Même avec les meilleurs intentions du monde…
Le site Bac de français propose « tout gratuit pour réviser l’oral et l’écrit du bac de français 2011 ! », une pléthore de fiches sur des œuvres courtes ou longues, de prose ou en vers, des extraits avec présentation (La Peste en une ligne – on se croirait sur Tweeter –, ça donne « La Peste, de Albert Camus, est un roman écrit en 1947 dont le personnage principal est le docteur Rieux qui combat sans relâche l’épidémie qui ravage la ville d’Oran. »). Tout pour l’élève pressé comme un citron, et dans une optique généreuse de don, pas comme certains services payants, même si le résultat est le même : c’est quelqu’un d’autre qui fait le travail pour vous (c’est ce qui a dû arriver au chameau devenu ainsi dromadaire, en bossant moins).
Les fiches ne sont pas signés (comme dans Wikipedia, tiens ! à ce propos, lisez ceci), on ne peut savoir qui les a rédigées ni surtout son niveau de connaissance ou de compétence. Il semblerait que certaines aient été pondues par des élèves pour des élèves, ce qui suppose qu’ils en savent déjà autant que leurs supposés maîtres… cela en dit beaucoup sur l’éducation telle qu’elle se pratique, mais passons pour nous rendre sur la fiche consacrée au Curé et le mort de Jean de la Fontaine.

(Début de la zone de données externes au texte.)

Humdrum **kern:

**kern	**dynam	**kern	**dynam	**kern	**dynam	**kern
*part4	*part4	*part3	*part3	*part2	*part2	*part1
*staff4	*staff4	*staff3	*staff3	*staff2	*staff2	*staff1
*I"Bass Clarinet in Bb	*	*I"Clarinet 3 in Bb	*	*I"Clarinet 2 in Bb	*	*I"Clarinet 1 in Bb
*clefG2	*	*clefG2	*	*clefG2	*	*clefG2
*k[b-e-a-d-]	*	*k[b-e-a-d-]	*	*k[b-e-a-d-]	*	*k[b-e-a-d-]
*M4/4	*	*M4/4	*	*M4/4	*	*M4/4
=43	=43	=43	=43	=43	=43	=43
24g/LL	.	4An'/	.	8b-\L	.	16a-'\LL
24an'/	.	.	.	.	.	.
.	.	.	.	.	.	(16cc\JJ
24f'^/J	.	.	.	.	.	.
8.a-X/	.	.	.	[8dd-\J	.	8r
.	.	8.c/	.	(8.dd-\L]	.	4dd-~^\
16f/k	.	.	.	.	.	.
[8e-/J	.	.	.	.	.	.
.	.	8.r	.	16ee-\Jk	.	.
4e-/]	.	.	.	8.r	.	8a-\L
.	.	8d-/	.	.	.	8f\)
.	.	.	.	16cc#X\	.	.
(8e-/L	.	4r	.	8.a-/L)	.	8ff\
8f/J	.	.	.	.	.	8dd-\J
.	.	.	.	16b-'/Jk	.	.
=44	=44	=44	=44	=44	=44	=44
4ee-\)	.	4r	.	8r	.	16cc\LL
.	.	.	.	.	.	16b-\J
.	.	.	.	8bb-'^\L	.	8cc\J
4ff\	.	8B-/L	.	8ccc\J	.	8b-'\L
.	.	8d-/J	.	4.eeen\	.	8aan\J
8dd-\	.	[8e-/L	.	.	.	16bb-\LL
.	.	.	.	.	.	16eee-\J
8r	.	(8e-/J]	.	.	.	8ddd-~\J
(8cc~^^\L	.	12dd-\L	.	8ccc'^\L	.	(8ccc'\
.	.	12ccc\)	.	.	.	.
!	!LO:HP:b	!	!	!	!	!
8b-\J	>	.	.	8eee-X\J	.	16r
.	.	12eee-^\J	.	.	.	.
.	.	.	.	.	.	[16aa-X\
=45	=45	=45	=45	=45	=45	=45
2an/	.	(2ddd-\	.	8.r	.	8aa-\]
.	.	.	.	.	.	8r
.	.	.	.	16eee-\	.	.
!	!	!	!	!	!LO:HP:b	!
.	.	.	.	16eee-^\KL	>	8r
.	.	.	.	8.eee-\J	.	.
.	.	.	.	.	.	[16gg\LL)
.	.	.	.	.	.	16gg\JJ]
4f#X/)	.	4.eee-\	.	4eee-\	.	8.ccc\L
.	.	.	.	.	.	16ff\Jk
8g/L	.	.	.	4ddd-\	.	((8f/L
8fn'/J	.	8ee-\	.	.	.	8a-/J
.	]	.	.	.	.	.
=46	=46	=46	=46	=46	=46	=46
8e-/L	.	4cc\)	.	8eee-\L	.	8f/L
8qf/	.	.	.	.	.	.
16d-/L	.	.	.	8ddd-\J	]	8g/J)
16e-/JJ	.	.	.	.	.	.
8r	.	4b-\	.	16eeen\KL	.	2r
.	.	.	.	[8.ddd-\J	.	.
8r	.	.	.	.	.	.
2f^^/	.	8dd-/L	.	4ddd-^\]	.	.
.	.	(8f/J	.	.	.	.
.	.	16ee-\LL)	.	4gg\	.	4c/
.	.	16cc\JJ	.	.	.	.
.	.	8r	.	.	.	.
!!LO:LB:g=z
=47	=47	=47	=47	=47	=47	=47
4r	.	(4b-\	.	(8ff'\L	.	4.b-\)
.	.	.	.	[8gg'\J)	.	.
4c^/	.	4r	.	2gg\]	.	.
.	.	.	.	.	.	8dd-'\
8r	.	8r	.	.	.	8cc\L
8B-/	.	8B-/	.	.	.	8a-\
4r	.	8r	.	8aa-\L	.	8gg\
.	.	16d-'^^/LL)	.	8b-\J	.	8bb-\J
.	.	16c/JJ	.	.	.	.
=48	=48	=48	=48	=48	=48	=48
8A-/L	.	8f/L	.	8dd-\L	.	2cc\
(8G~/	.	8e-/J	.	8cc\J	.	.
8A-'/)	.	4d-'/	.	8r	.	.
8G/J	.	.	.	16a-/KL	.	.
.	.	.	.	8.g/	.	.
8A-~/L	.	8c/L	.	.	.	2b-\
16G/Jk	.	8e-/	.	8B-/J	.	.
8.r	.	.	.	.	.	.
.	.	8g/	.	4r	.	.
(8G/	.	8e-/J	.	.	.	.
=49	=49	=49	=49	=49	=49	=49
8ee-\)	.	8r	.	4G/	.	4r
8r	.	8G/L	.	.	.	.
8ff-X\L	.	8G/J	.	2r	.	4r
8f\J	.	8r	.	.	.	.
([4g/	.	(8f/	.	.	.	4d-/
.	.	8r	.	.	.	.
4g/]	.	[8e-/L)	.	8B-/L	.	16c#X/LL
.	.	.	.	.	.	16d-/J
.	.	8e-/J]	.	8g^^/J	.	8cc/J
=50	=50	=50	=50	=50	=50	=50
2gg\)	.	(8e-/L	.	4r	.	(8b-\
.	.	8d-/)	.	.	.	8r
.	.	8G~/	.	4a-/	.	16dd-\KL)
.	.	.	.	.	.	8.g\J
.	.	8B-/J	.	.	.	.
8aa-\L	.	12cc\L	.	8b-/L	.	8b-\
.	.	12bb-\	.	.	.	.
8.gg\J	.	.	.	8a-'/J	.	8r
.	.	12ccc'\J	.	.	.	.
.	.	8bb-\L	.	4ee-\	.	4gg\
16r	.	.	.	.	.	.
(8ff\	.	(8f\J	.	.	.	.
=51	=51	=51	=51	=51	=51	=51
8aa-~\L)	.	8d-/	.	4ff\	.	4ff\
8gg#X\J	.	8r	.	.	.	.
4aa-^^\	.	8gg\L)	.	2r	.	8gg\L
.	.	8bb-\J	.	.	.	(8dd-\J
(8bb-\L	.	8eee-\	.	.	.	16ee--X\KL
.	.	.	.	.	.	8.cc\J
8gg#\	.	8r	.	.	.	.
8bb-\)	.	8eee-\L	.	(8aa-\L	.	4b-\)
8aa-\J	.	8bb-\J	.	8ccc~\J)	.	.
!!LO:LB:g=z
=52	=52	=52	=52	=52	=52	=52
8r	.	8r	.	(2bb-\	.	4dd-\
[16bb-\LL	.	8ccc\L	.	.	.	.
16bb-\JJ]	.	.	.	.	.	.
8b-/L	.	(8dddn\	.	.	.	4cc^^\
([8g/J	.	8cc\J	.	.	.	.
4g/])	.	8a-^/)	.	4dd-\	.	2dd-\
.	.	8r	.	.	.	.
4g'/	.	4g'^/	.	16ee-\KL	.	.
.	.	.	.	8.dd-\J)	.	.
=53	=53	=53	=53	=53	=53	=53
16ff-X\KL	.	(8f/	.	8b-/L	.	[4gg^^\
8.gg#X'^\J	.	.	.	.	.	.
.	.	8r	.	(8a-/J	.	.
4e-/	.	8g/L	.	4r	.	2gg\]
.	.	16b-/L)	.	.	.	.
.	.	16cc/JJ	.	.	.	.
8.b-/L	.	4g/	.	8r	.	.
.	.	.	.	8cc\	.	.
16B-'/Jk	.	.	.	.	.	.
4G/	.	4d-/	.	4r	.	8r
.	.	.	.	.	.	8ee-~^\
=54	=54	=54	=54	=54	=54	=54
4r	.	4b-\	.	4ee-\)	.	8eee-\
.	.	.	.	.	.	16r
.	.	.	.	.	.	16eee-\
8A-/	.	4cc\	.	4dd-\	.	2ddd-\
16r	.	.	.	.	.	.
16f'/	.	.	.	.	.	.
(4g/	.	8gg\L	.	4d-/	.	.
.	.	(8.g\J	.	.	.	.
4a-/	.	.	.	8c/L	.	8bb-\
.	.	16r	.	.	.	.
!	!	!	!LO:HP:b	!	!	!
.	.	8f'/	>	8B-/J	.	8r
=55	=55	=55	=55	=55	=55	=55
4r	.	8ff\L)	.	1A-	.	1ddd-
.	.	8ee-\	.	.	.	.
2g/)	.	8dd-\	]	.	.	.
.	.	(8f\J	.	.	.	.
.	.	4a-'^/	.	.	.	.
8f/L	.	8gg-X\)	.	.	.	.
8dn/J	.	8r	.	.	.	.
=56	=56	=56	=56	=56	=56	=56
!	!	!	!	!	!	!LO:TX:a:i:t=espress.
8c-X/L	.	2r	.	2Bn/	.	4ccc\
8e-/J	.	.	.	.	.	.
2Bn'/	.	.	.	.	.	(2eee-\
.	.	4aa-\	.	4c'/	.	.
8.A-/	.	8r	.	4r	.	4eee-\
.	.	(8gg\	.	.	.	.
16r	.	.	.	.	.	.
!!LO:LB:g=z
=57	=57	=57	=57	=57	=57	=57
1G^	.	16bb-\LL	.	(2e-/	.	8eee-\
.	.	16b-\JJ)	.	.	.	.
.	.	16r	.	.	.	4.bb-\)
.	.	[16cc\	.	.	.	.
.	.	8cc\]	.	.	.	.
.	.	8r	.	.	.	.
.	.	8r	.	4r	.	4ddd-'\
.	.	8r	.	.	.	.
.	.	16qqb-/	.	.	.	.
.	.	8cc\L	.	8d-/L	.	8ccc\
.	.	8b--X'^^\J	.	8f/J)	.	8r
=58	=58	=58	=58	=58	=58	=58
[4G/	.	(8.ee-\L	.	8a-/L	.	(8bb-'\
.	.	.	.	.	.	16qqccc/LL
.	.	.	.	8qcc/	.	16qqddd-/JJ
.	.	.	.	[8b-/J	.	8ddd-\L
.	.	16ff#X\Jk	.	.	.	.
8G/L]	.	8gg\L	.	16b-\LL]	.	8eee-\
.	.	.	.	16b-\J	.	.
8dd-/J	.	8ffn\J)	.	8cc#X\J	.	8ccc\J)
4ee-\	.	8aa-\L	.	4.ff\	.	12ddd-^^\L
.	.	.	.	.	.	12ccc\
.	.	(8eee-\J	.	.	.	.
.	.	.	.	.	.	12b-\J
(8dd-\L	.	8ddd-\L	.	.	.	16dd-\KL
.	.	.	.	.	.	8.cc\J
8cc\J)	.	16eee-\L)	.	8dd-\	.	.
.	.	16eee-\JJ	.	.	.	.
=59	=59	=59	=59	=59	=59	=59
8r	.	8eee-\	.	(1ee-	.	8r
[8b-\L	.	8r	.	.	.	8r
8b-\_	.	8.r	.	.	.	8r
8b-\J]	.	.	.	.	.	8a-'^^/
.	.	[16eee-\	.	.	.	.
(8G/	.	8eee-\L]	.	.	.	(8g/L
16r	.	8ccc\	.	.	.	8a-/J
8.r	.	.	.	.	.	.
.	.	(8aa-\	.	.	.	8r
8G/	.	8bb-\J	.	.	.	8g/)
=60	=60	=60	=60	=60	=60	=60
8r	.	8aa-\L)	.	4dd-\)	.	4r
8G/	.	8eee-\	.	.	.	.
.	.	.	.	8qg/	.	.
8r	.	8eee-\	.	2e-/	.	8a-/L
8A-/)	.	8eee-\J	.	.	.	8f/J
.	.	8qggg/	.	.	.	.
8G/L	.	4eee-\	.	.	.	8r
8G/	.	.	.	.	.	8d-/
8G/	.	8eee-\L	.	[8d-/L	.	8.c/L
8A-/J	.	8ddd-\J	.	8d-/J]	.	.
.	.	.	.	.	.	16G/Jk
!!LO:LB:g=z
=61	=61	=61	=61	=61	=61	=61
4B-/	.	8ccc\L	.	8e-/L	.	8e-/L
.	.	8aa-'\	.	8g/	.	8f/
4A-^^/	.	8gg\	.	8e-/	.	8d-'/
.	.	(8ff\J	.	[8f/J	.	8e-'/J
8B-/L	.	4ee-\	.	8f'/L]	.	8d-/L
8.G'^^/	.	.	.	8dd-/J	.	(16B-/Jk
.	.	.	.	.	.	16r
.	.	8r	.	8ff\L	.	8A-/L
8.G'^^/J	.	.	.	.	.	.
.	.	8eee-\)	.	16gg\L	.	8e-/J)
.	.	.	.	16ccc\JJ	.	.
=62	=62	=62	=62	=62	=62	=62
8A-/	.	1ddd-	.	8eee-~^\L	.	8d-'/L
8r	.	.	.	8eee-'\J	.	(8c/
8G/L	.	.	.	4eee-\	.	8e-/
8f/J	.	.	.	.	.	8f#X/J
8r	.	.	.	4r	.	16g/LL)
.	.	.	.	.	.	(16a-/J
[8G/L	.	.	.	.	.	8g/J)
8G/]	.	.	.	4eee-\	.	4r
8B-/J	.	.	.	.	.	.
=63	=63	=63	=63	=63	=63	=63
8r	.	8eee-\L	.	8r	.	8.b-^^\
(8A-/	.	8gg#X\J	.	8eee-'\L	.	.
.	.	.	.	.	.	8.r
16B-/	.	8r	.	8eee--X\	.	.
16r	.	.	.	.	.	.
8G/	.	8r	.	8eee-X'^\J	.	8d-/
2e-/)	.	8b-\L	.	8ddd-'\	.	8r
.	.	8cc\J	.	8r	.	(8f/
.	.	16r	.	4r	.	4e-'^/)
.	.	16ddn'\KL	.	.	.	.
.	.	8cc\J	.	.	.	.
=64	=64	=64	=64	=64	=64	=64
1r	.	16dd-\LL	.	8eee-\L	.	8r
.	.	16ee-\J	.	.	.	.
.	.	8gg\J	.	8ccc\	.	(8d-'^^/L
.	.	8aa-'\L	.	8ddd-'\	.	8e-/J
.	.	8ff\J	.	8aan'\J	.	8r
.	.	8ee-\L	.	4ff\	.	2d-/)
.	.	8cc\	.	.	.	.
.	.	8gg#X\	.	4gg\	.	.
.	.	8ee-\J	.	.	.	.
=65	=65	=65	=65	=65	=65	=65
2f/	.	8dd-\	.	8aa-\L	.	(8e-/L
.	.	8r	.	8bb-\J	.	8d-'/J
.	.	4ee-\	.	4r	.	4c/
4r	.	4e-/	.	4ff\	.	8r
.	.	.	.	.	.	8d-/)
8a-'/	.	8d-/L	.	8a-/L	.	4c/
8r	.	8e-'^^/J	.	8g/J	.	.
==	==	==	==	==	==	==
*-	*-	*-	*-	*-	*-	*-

Le texte en question s’évertue à mettre en évidence « le comique du récit », mais il est involontairement très drôle, du fait que l’ironie de l’auteur, qui se manifeste par une allusion littéraire, lui échappe totalement. Cette fable met en scène un curé qui « s’en allait gaiement enterrer » un mort, en se disant que ce serait une très bonne affaire, « tant en argant, et tant en cire, et tant en autres menus coûts ». Mais le corbillard verse, le curé est tué, et les deux morts « s’en vont de compagnie ».
Au cours du récit, La Fontaine décrit le regard avide du pasteur (au sens générique du terme) ainsi :
Messire Jean Chouart couvait des yeux son mort,
Comme si l’on eût dû ravir ce trésor (…).
Le critique anonyme nous explique alors que :
La Fontaine se moque du curé en l’appelant Messire Jean Chouart au vers 18, ce qui relève du style héroïcomique : il donne une fausse importance au prêtre, ce qui va lui permettre de mieux le rabaisser.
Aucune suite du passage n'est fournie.